* **ОБЯЗАТЕЛЬНОЕ ЗАДАНИЕ 1**
Ответьте на вопросы по отрывку о Соловье Будимировиче:
(a) Кому принадлежит старейшая из записей былины?
(b) С какой повестью, по словам профессора Халанского, былина близко совпадает по сюжету?
(c) Кого, по мнению Бессонова, надо понимать под именем Соловья Будимировича?
* **ОБЯЗАТЕЛЬНОЕ ЗАДАНИЕ 2**
Пожалуйста, отредактируйте часть отрывка о Соловье Будимировиче: перепишите её, начиная со слов «Как отметил профессор» и до слов «с Соловьем разбойником.» включительно, заменив «профессор Халанский» на «исследователь Халанский».

* **ОТРЫВОК**
Соловей Будимирович
Соловей Будимирович — герой былины, известной в десяти записях, из которых старейшая принадлежит Кирше Данилову. Как обстоятельно выяснено проф. В. Ф. Миллером, эта былина — северного, новгородского происхождения, хотя по своему действию и приурочена к киевскому циклу; это объяснение подтверждается и географическими данными былины (море Варяжское — Финский залив, город Леденец — замок Линдаписса около Ревеля, остров Кодольский — Котлин), как это указал П. H. Милюков. Соловей Будимирович приезжает на Соколе-корабле в Киев сватать племянницу князя Владимира, Забаву Путятишну, строит в ее саду в одну ночь три чудесно изукрашенных терема и этими теремами, а также игрой на гуслях так прельщает Забаву, что она сама к нему приходит; они целуются, милуются и меняются золотыми перстнями, но мать Соловья уговаривает его, отсрочив свадьбу, съездить за синие моря; во время этой поездки, по варианту Кирши Данилова, благодаря такому же обману, как в былинах о Добрыне Никитиче, Забава соглашается выйти замуж за Давида Попова, но возвратившийся во время свадебного пира Соловей Будимирович разрушает план Попова и Забава идет за настоящего своего жениха.
Как отметил профессор Халанский, былина о Соловье Будимировиче имеет тесную связь со свадебными песнями по своей символике, по сюжету же она близко совпадает с повестью о Василии Златовласом, так что можно для повести и былины предположить общий источник, если не считать былины, возникшей под влиянием повести. В некоторых других былинах и у Кмиты Чернобыльского Соловей Будимирович смешивается с Соловьем разбойником.
Сильно расходятся мнения историков относительно Соловья Будимировича: Бессонов полагал, что под этим именем надо понимать Олега Вещего или по крайней мере идеал основателя русского государства. Ягич имя Соловей выводит из книжного «Соломон» путем народной этимологии. Буслаев и Порфирьев смотрят на Будимировича как на заезжего богатыря. Миллер сближает его с Соловьем Разбойником на основании издаваемого ими обоими свиста и крика; он видит в обоих звуковую силу великих воздушных явлений с той только разницей, что один из них представляет вредную, страшную, а другой благодатную сторону одного и того же явления. Сближение это основано на слишком незначительном признаке, который, впрочем, очень легко мог быть следствием случайного созвучия имен. Веселовский первый заметил чисто народный элемент в былине и даже имя Соловей считает переголосовкой собственного имени Слав; с последним положением не согласен Каллаш, который считает, «что имя Соловей — не переголосовка одного какого-нибудь имени, а следствие случайно совпавших искажений, осмыслений и заимствований разных имен, фигурировавших в разных сказаниях».

* **ПРЕДСТАВЛЕННЫЕ ДАННЫЕ**
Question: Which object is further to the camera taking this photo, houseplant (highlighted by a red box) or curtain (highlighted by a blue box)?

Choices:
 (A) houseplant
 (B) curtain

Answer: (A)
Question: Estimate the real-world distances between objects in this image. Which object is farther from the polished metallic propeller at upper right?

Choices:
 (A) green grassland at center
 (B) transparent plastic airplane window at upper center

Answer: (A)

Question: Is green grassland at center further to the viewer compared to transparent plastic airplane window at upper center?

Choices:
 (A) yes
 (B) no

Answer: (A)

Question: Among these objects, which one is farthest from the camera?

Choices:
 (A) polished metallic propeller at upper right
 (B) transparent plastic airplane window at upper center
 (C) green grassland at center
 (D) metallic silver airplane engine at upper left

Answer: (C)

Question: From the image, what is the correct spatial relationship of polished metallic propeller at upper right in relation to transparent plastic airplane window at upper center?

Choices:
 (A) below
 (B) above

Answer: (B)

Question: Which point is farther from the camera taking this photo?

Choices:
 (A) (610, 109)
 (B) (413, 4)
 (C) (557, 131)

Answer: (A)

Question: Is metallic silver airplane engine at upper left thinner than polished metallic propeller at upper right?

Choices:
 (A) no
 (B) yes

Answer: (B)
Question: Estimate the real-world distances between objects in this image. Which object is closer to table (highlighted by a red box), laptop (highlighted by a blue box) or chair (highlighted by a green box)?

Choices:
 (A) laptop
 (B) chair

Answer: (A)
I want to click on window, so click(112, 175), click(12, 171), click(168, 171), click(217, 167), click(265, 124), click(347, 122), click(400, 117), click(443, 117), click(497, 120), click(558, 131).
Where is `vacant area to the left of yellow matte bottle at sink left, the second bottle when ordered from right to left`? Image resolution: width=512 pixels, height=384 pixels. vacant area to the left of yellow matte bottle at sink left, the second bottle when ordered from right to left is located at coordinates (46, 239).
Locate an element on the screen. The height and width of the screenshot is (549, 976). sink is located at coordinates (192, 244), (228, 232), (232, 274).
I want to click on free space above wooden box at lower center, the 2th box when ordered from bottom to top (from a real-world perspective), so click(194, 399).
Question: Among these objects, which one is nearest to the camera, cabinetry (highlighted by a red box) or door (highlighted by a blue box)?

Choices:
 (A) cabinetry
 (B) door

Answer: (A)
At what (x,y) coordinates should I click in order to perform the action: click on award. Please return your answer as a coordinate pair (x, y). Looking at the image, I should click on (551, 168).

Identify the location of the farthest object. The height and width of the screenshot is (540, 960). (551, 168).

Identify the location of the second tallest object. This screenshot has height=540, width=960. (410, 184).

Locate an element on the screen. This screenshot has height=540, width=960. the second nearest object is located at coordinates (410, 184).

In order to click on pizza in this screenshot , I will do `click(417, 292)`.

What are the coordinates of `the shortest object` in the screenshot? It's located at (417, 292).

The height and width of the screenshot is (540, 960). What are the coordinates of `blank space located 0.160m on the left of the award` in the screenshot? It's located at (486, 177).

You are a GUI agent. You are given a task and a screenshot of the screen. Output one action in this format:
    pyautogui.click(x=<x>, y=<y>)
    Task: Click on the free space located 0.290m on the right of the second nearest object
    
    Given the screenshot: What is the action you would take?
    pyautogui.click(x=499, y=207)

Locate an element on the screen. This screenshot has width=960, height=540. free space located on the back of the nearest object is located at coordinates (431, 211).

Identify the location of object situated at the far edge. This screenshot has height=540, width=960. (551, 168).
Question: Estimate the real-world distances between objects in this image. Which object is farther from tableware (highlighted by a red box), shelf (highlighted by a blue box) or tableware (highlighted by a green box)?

* **ОТВЕТ 1**
(a) Кирше Данилову.
(b) С повестью о Василии Златовласом.
(c) Олега Вещего или по крайней мере идеал основателя русского государства.

* **ОТВЕТ 2**
Как отметил исследователь Халанский, былина о Соловье Будимировиче имеет тесную связь со свадебными песнями по своей символике, по сюжету же она близко совпадает с повестью о Василии Златовласом, так что можно для повести и былины предположить общий источник, если не считать былины, возникшей под влиянием повести. В некоторых других былинах и у Кмиты Чернобыльского Соловей Будимирович смешивается с Соловьем разбойником.